Around 1998 and onwards, H started getting interested in my line of work and took it up gradually, with my encouragment. He got serious about it through the years. He also got very grand and reffered to himself in glowing terms. I don't have the ability to lie through my teeth and heap (insincere) praise on someone when I don't feel it is deserved. Maybe H resented the fact that I was not his No.1 fan. I just didn't see the need for that role, as it seemed to be already occupied by H himself!

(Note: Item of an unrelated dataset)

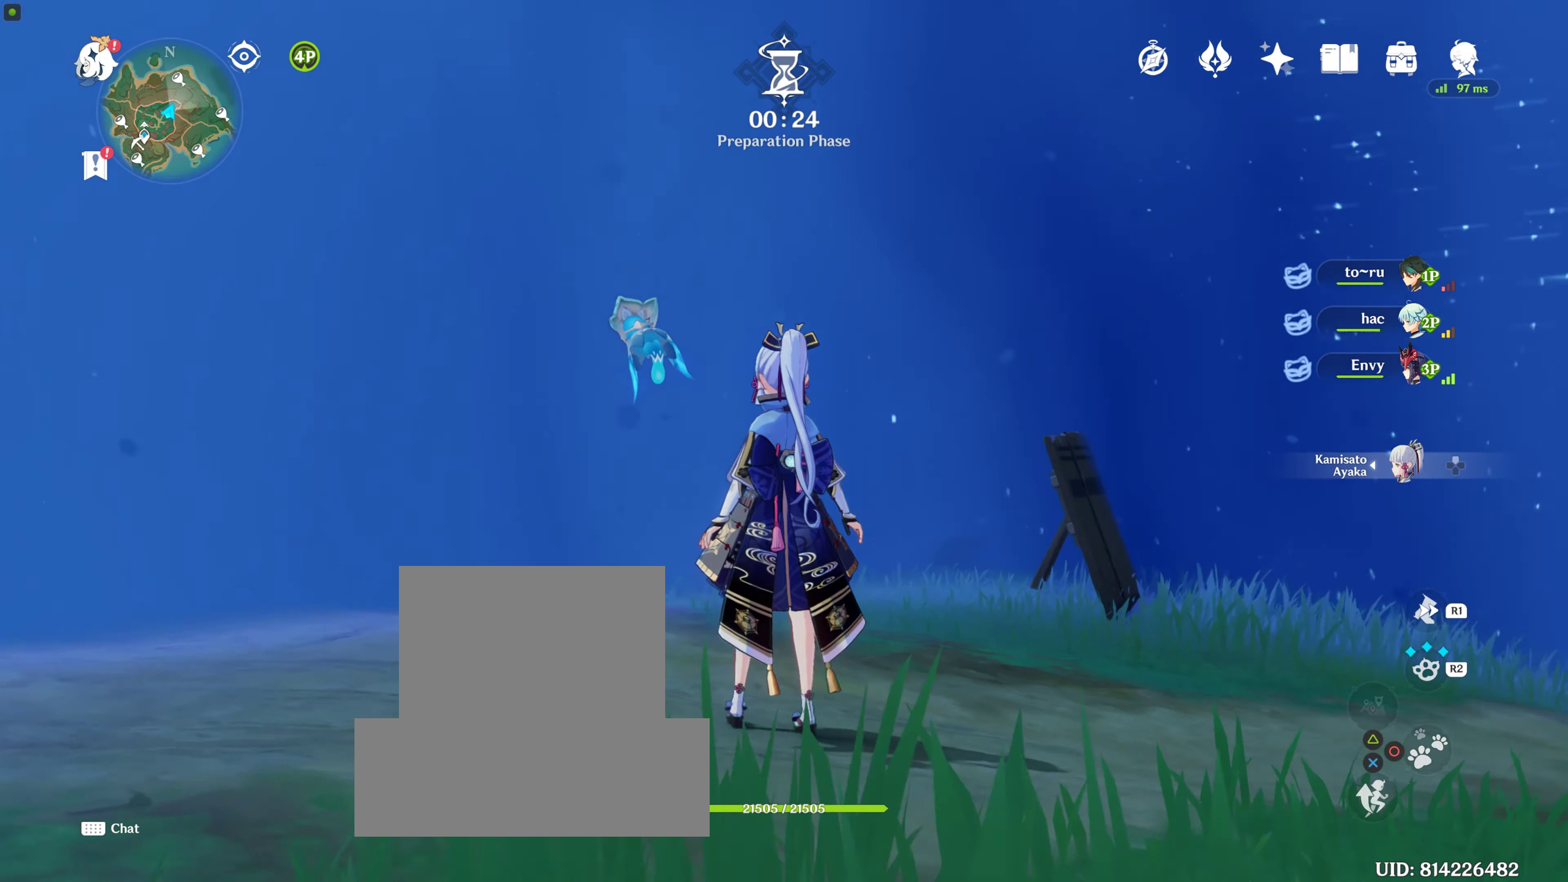
{"buttons": [], "left_stick": "center", "right_stick": "center", "events": [[67, "right_stick", "center"]]}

Ellie, I am sure you have seen a thread of grandiosity running through H from some of the things I have journalled here over the last year or more - referring to himself as an alpha male, his telling me "what he was prepared to do for me" soon after the bomb (it was a shock to him that the law thought differently), his admitting to me before Christmas in an email that his major error over the years was his "not being hard enough on me", and of course the famous round robin email to me and his two OW!
I think I confused being needed by H with being loved by him. They are two very different things. I am only just beginning to see that clearly. Even though I have known for a while that H had 'user' tenedencies. He has described a couple of his friends as cats, who only take, not give. But he is the biggest cat of them all.
Did my friends and family like him before all this happened? My sis always found him strange and a bit obnoxious, but was always polite - as she says, I had chosen to marry him and he was her bother in law.
After the bomb dropped, many of my friends said immediately - "It's his loss, not yours!" Of course, I thought they were being kind, but perhaps it is the truth. Some have confided that they never cared much for him, some said they saw him being cold or mean to me. Just little, but telling things.
Even H himself has said he knows he is not everybody's cup of tea. None of us are, but it is more pronounced with H - either people like him or they really, really don't.
Will continue later...
Livnlearn
PS I think there may be a fair few Narcissists among the WASs on this board. It may help you to try and figure out if your WAS fits the profile well, so you get an idea of what you are up against. And whether you want to continue bashing your head against a wall.